TribBlog: A Matter of Jurisdiction [Updated]
A memo from the Texas Forensic Science Commission circulated in advance of tomorrow’s meeting indicates the agency may believe it has no authority to consider the Cameron Todd Willingham complaint.
The document interprets the Commission’s enacting statute as limiting its jurisdiction to laboratories accredited by the Department of Public Safety. That could prevent it from taking up Willingham's case, which hinges on allegedly faulty testimony of experts at trial, not analysis conducted in a laboratory. Willingham was convicted of the 1991 arson deaths of his daughters and was executed in 2004.
The memo is unsigned, though it states that it “has been drafted, reviewed, and edited through the combined efforts of counsel for the Attorney General’s Office, the Office of Court Administration and the Department of Public Safety, along with the two members of the FSC who are lawyers.” (Those lawyers are Commission chairman John Bradley, the Williamson County District Attorney, and Fort Worth criminal defense lawyer Lance Evans. Both are on the subcommittee charged with reviewing the Willingham complaint.)
The sponsor of the bill that created the Commission, state Sen. Juan "Chuy" Hinojosa, D-McAllen, issued an open letter to the Commission disputing that interpretation, saying the agency’s scope “includes all forensic science analysis and procedures, which help the Commission identify best practices and eliminate the state’s use of ‘junk science.
State Sen. Rodney Ellis, D-Houston, echoed Hinojosa in a separate statement: “The statute never says that only Department of Public Safety (DPS) accredited labs, facilities, or entities may be investigated. DPS only began accrediting crime labs in 2003, and as such, allegations of professional negligence or misconduct that occurred before then would not be able to be investigated. … It would be absurd to think that the FSC would not have jurisdiction to investigate one of the main problems it was created to address.
Former chairman Sam Bassett, whom Bradley abruptly replaced in October — two days before the Commission was set to address the Willingham case — also took issue with the memo. In a response, he wrote: “It is my opinion that the jurisdiction of the FSC to investigate extends beyond ‘accredited’ entities as set forth in the Memorandum.
Find the full agenda for the meeting in Houston here. The Innocence Project, which brought the original complaint in 2007, will be live streaming it online here, starting at 9:30 a.m.
Update: John Bradley has just addressed the jurisdictional memo at the meeting.

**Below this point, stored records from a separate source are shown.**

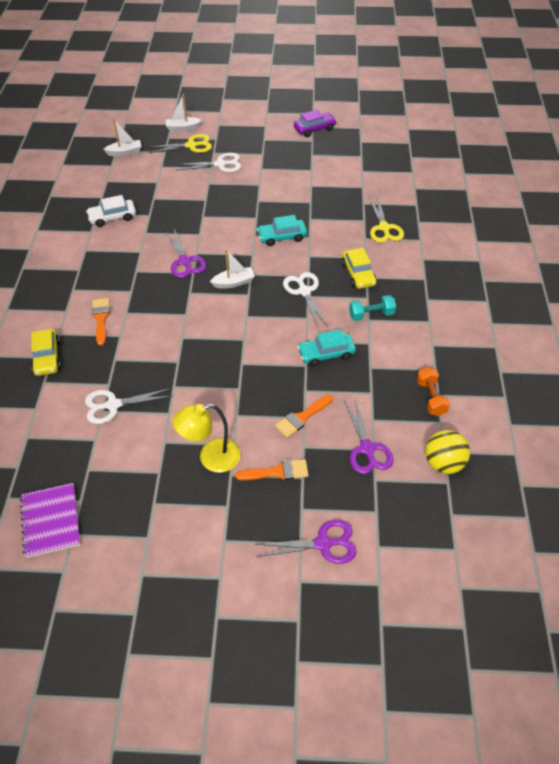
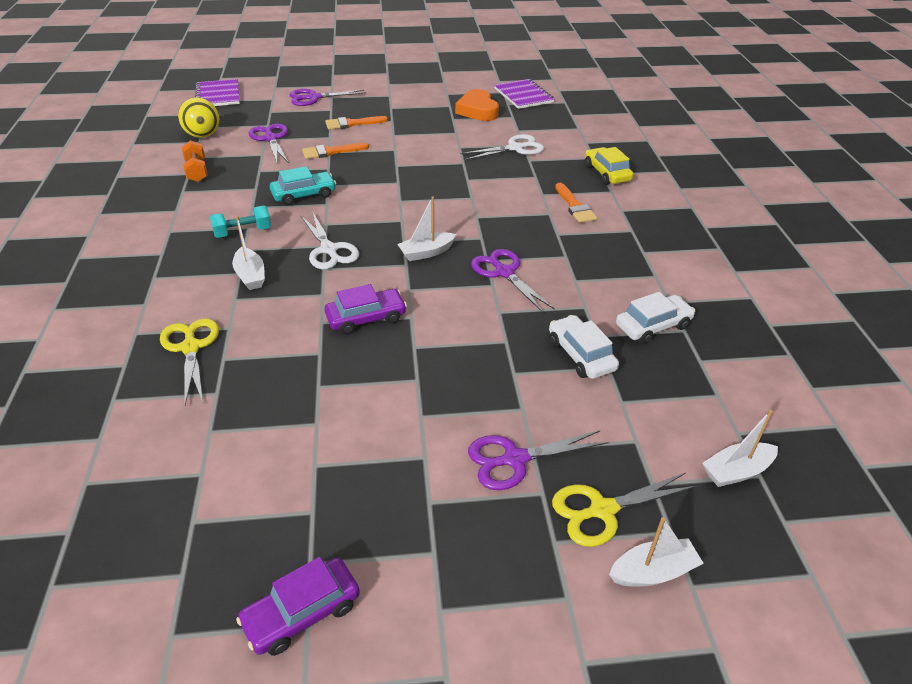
camera: 170 degrees right, 10 degrees down
(123, 488) = (477, 110): none -> orange heart
(164, 205) = (581, 355): none -> white car
(211, 458) = (411, 127): yellow lamp -> none
(220, 164) = (514, 459): white scissors -> purple scissors
(282, 237) = (366, 318): turquoise car -> purple car
(302, 417) = (331, 152): orange brush -> orange brush turned 150 degrees counterclockwise
(358, 274) = (250, 276): yellow car -> white boat
(452, 566) = (218, 95): none -> purple notebook

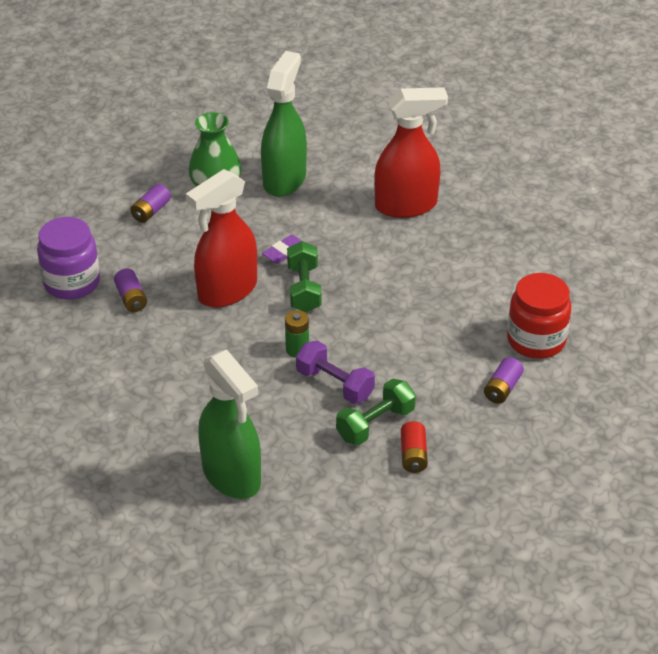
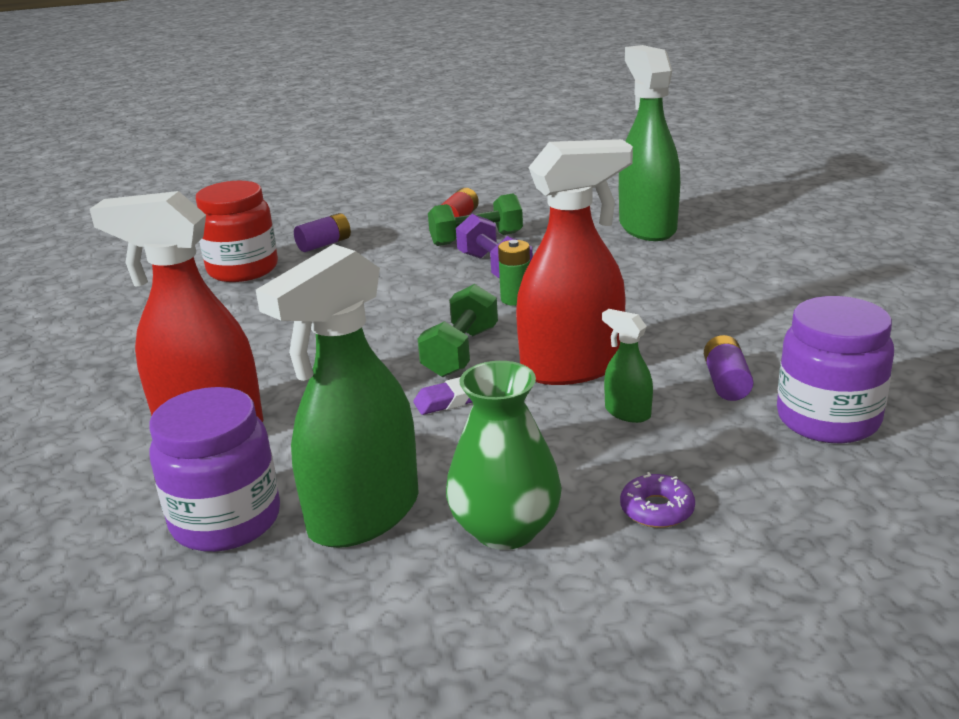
camera: 155 degrees left, 15 degrees down
(151, 211) = (657, 509): purple battery -> purple donut
(182, 264) = (627, 412): none -> green spray bottle
(345, 164) = (226, 520): none -> purple jar

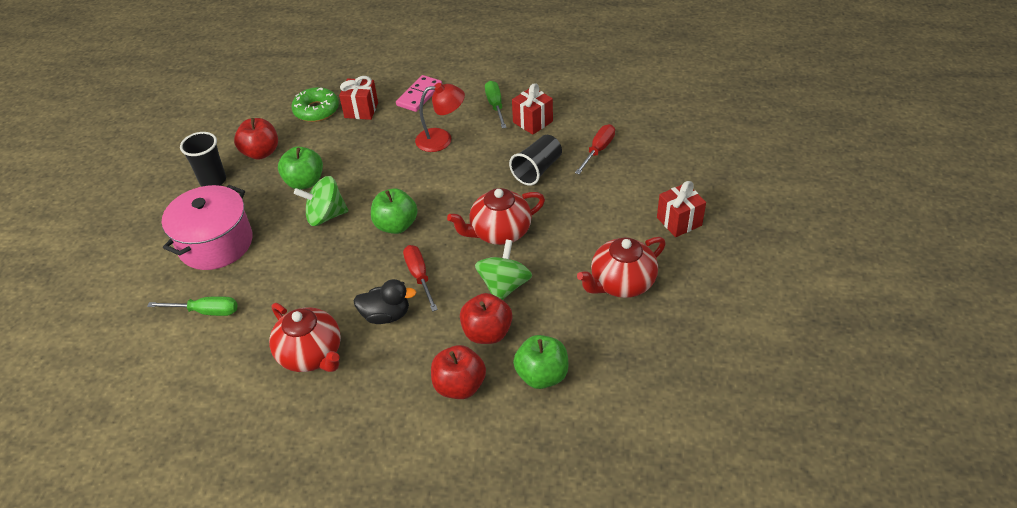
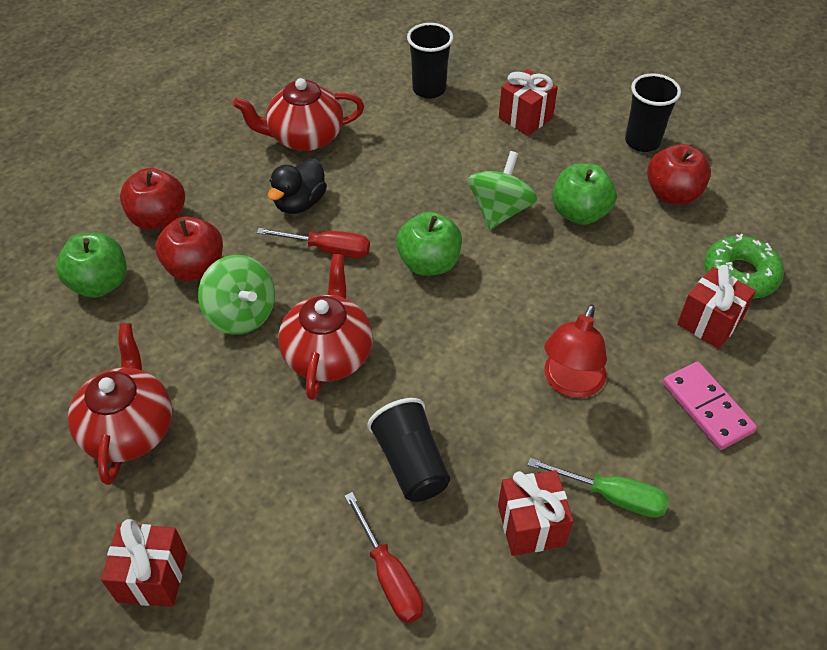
camera: 120 degrees right, 5 degrees up
(206, 311) = (429, 89): green screwdriver -> black cup
(216, 243) = (525, 118): pink pot -> red gift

Bradley said the memo is a "legal description, not a legal conclusion" and was supposed to be a reference document for members, who are free to "come up with their own ideas as to how they should apply them."
"This memo was not intended to stop [the Willingham] investigation" he said, though "certainly some of the issues that were raised in the memo could question whether the commission has jurisdiction over the Willingham case." He added that "whatever hindsight we might have" about those issues would not apply retroactively to the cases they've already decided to take up — meaning Willingham.

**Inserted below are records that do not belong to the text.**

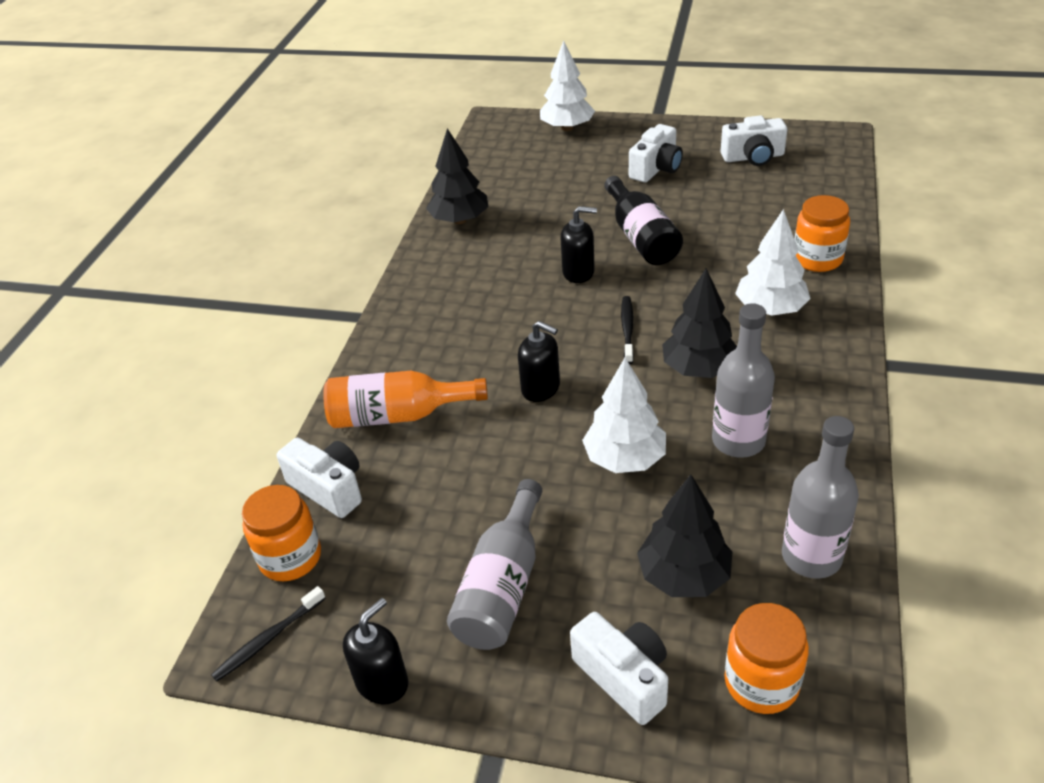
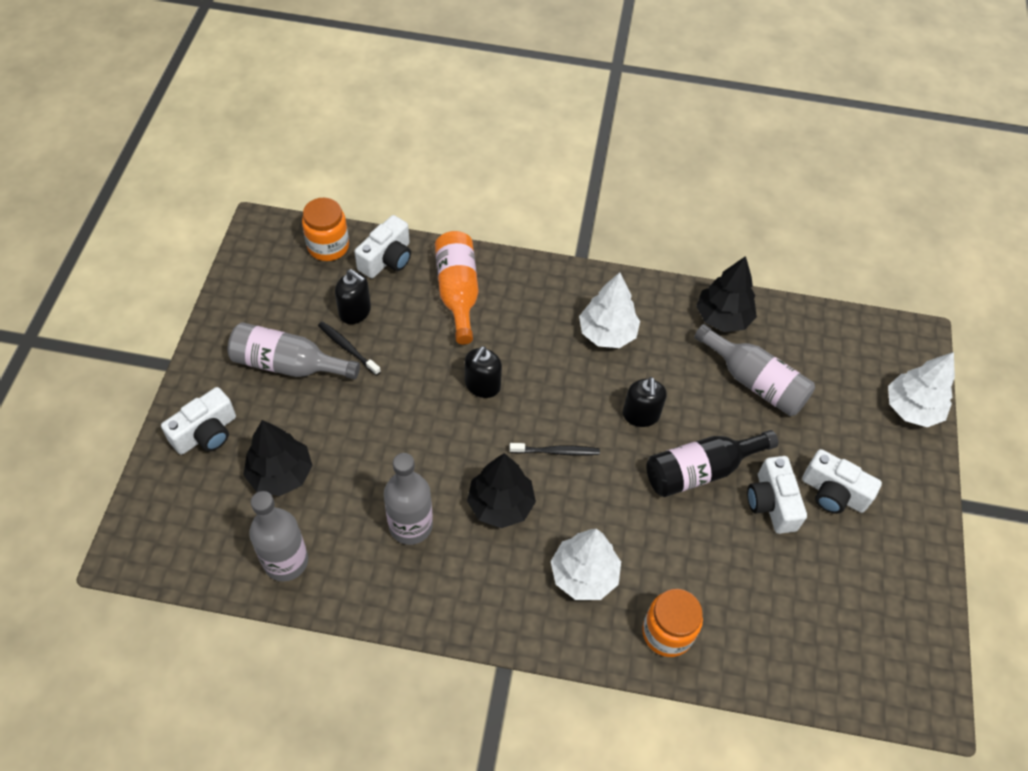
camera: 80 degrees right, 15 degrees up
(268, 639) = (266, 244): black toothbrush -> black toothbrush (347, 348)
(382, 682) = (225, 305): black soap dispenser -> black soap dispenser (355, 312)
(538, 204) = (755, 382): none -> grey bottle
(625, 459) = (398, 442): white tree -> white tree (607, 333)
(753, 157) = (868, 597): white camera -> white camera (771, 503)
(761, 682) = (187, 513): orange jar -> none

Bradley also said that he expected the Commission to follow the same timeline anticipated by Bassett — who said while he was chair he thought the agency would finish its consideration of the Willingham case by the summer of 2010 — though they "may need a little more time."
Update: While delivering their report, members of the subcommittee charged with reviewing the Willingham case said that — though they believe the science used to convict the Corsicana man was flawed — they aren't prepared to say the fire investigator, whose testimony was used to convict him, committed professional negligence or misconduct. That's because, they explained, they aren't convinced that he violated the standard of care applicable at the time to arson investigations in Texas. That conflicts with the findings of Craig Beyler, the nationally regarded forensics expert that issued a report to the Commission in August that concluded investigators were not using up-to-date science when they investigated the crime scene.
Referring to Beyler's assessment, Bradley said, "to go back in time to create some academic, theoretical standard based on academic documents" and assume an investigator in Corsicana, Texas was aware of it, is "an unfair standard to apply."
"He was doing what he was taught at the time," he said, adding that though "we can certainly criticize [his methods] in hindsight, to put a label of misconduct on it is a stretch."
Nothing is final yet. After consulting more experts on what the standards the investigator should have applied, the commission will meet again "for the sole purpose" of resolving the Willingham complaint on Sept. 17.
Update: State Sen. Rodney Ellis issued the following statement about today’s proceedings:
"I am happy to hear that the Forensic Science Commission is moving forward on the Todd Willingham investigation, but unfortunately the Commission is off track in terms of what it should be investigating. It was painfully apparent that many FSC members believe that flawed science was used in the Willingham conviction, but the FSC does not seem interested in looking at the bigger picture: When did the State Fire Marshal start using modern arson science and did the State Fire Marshal commit professional negligence or misconduct when it failed to inform the courts, prosecutors, the Board of Pardons and Parole, and the Governor that flawed arson science had been used to convict hundreds of defendants?